Description
Hi
I'm looking to build a script that sees what data it can glean from any given url, microdata first, then content. Your parser seems perfect for that, but I've noticed a case where an error is thrown in certain situations.
I'm giving the following url:
http://www.currys.co.uk/gbuk/computing/laptops/laptops/lenovo-yoga-510-14-2-in-1-black-10146249-pdt.html
And I'm getting the following warning:
Warning: get_class() expects parameter 1 to be object, array given in C:\Users\danm\Documents\Websites\page-scraper-analyser\vendor\jkphl\micrometa\src\Jkphl\Micrometa\Parser\JsonLD.php on line 217
Unknown JSON-LD item: {"items":[{"id":"_:b0","types":["http:\/\/schema.org\/BreadcrumbList"]
Is it finding microdata but attempting to parse it as JSON-LD?
I've also noticed cases where no data is obtained though microdata is used on the page, is this indicative of poor configuration their end?
Thanks in advance
EDIT
Here's a list of urls with data that either isn't being returned, or is buggy:
-
http://www.argos.co.uk/product/6707596
As you can see from the source code, there is a product type, but when I attempt to parse the url, no data for the product is retrieved. -
http://www.johnlewis.com/apple-ipad-pro-a9x-ios-9-7-wi-fi-128gb/p2609387?colour=Silver
The product rating on this page is there, but it isn't returned.

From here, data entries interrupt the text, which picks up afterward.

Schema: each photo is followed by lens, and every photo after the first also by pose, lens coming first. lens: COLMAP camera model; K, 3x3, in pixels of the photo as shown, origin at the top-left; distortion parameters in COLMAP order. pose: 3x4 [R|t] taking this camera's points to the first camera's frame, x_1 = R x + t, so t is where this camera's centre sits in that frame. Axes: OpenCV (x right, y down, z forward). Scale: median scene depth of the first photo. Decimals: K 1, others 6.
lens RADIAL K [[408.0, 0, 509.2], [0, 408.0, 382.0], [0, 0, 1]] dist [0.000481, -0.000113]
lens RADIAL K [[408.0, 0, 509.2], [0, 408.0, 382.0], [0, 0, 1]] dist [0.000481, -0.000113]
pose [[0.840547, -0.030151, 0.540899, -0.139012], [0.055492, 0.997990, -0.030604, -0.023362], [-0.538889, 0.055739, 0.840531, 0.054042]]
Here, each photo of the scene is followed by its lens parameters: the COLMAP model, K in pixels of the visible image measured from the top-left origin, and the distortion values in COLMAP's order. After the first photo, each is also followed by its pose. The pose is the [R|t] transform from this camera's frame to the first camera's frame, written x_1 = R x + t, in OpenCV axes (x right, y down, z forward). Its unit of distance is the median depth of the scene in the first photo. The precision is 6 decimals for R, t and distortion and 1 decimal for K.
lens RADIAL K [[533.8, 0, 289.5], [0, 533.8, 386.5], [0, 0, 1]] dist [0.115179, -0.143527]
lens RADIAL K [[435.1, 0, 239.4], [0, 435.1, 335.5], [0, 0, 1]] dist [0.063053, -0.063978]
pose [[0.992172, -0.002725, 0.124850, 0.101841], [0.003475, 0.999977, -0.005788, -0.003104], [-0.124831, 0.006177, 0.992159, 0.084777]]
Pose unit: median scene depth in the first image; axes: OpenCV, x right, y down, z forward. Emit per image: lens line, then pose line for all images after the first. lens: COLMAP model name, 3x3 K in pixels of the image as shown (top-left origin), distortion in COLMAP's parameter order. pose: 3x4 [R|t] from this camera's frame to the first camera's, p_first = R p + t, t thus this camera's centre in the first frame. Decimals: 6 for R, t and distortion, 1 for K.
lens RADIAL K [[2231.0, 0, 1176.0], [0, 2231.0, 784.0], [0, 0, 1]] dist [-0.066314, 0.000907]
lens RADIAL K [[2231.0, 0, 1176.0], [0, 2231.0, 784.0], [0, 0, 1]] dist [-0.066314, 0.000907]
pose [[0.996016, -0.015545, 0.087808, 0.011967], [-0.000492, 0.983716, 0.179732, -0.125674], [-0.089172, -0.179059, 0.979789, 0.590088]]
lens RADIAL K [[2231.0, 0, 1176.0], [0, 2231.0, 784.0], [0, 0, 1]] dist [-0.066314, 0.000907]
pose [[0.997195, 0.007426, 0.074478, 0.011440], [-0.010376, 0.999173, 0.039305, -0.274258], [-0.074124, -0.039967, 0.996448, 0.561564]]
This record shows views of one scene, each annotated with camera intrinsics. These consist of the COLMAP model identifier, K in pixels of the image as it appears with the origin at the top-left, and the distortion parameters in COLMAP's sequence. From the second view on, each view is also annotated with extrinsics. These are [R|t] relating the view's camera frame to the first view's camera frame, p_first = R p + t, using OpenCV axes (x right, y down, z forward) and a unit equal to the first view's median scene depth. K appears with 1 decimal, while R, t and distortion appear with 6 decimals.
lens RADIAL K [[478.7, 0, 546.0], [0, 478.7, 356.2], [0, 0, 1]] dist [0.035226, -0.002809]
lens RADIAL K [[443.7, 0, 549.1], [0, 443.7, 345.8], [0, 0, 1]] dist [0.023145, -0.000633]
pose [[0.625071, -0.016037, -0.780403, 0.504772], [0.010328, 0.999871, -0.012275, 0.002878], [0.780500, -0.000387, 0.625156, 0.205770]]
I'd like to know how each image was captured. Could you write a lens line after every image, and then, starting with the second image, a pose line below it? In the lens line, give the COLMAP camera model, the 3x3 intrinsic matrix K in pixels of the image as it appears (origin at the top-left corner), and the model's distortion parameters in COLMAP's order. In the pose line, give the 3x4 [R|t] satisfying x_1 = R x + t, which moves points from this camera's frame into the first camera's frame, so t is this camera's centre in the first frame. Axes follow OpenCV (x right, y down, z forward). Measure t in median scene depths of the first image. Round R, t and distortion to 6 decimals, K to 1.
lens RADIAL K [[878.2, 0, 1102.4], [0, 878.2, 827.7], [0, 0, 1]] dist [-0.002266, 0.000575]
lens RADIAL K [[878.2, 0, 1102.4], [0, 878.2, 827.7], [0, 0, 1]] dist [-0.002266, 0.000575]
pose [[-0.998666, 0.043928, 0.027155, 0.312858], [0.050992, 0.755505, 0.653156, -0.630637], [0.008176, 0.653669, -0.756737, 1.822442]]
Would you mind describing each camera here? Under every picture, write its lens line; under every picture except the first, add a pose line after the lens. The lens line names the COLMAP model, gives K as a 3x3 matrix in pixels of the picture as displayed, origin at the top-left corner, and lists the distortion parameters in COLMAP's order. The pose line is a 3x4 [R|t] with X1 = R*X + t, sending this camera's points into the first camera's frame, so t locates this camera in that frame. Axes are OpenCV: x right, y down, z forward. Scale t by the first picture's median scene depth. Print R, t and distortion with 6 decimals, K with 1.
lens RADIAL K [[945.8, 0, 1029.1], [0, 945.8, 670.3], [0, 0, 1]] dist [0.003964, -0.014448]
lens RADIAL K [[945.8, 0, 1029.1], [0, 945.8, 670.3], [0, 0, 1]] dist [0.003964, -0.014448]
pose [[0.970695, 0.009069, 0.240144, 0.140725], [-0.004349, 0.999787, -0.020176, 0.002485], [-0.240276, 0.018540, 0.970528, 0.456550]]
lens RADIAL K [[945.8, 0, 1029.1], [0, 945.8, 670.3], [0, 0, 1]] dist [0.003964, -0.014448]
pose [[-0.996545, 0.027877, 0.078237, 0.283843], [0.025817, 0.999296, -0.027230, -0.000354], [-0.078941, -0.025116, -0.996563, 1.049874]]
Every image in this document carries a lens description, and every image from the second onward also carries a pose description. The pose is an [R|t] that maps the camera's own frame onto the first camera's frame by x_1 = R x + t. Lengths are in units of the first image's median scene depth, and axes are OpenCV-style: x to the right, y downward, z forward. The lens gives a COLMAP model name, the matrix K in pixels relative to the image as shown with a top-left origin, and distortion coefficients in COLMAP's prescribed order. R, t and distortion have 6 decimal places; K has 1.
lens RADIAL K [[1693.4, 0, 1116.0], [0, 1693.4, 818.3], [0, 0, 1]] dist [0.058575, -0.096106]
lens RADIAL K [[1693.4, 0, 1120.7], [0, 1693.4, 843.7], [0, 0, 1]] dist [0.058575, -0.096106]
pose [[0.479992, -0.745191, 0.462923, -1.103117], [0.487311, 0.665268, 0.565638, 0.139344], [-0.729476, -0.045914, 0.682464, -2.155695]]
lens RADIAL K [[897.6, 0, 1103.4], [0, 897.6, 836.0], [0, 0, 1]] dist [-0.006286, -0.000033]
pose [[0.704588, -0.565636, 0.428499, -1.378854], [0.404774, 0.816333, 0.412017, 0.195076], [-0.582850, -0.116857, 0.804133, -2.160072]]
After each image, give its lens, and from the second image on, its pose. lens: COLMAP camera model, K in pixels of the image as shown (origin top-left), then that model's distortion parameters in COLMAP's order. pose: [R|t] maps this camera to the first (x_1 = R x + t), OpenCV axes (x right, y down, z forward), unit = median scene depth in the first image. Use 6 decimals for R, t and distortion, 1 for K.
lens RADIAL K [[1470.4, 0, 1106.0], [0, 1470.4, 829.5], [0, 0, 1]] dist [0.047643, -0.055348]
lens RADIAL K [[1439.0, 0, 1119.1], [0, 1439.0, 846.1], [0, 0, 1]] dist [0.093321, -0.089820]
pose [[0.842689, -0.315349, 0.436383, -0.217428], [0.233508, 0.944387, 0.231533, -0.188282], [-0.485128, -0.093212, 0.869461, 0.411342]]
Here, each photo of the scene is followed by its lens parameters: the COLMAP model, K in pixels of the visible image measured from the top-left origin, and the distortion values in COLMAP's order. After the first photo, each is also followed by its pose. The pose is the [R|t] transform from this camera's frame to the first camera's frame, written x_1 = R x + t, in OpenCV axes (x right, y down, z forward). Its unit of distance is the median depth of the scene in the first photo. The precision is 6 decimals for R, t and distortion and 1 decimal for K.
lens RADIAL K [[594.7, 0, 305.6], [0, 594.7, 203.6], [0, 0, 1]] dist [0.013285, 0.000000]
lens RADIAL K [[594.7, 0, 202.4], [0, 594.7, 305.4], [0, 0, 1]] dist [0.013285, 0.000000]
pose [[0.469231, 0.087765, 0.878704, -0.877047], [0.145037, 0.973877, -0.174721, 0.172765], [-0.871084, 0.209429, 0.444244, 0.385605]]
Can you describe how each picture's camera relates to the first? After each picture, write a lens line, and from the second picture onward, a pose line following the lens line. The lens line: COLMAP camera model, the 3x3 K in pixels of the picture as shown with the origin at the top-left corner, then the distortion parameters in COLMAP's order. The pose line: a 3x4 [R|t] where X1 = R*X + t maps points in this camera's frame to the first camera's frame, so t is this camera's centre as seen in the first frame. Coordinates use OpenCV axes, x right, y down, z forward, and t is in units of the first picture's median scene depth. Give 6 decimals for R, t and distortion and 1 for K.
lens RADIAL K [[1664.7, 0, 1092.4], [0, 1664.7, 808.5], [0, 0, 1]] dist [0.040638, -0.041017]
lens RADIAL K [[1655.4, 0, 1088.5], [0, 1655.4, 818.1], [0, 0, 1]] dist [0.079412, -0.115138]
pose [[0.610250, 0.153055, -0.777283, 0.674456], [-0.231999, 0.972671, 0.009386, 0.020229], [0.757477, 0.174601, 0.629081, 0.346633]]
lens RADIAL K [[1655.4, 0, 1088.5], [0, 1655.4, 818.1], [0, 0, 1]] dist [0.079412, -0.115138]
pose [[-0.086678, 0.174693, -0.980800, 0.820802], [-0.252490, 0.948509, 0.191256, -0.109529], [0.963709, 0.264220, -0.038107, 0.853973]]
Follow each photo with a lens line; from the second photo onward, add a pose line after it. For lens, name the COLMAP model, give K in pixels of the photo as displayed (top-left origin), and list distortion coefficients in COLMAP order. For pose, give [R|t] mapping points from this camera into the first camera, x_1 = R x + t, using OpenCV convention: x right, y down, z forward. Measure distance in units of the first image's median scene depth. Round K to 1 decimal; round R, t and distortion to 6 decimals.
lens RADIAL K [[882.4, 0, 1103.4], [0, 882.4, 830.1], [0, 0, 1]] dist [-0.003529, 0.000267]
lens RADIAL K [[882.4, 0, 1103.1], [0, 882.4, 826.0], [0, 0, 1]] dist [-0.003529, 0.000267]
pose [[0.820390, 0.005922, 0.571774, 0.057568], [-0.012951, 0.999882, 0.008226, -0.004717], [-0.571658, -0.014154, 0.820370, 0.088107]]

Also, the product availability returns "http://schema.org/InStock" rather than the value/content. -
http://allrecipes.com/recipe/219164/the-best-parmesan-chicken-bake/?internalSource=popular&referringContentType=home%20page&clickId=cardslot%2010
The prep, cook and total time data on this recipe page isn't parsed. -
http://mashable.com/2017/02/14/spiderman-attacks-runner/?utm_cid=hp-h-1#sYDxayVyimqj
The json data is returned but the property types are set as the key as opposed to the name, so the properties are inaccessible via the usual method.
I appreciate that some of these may be down to the implementation of the microdata on the pages themselves.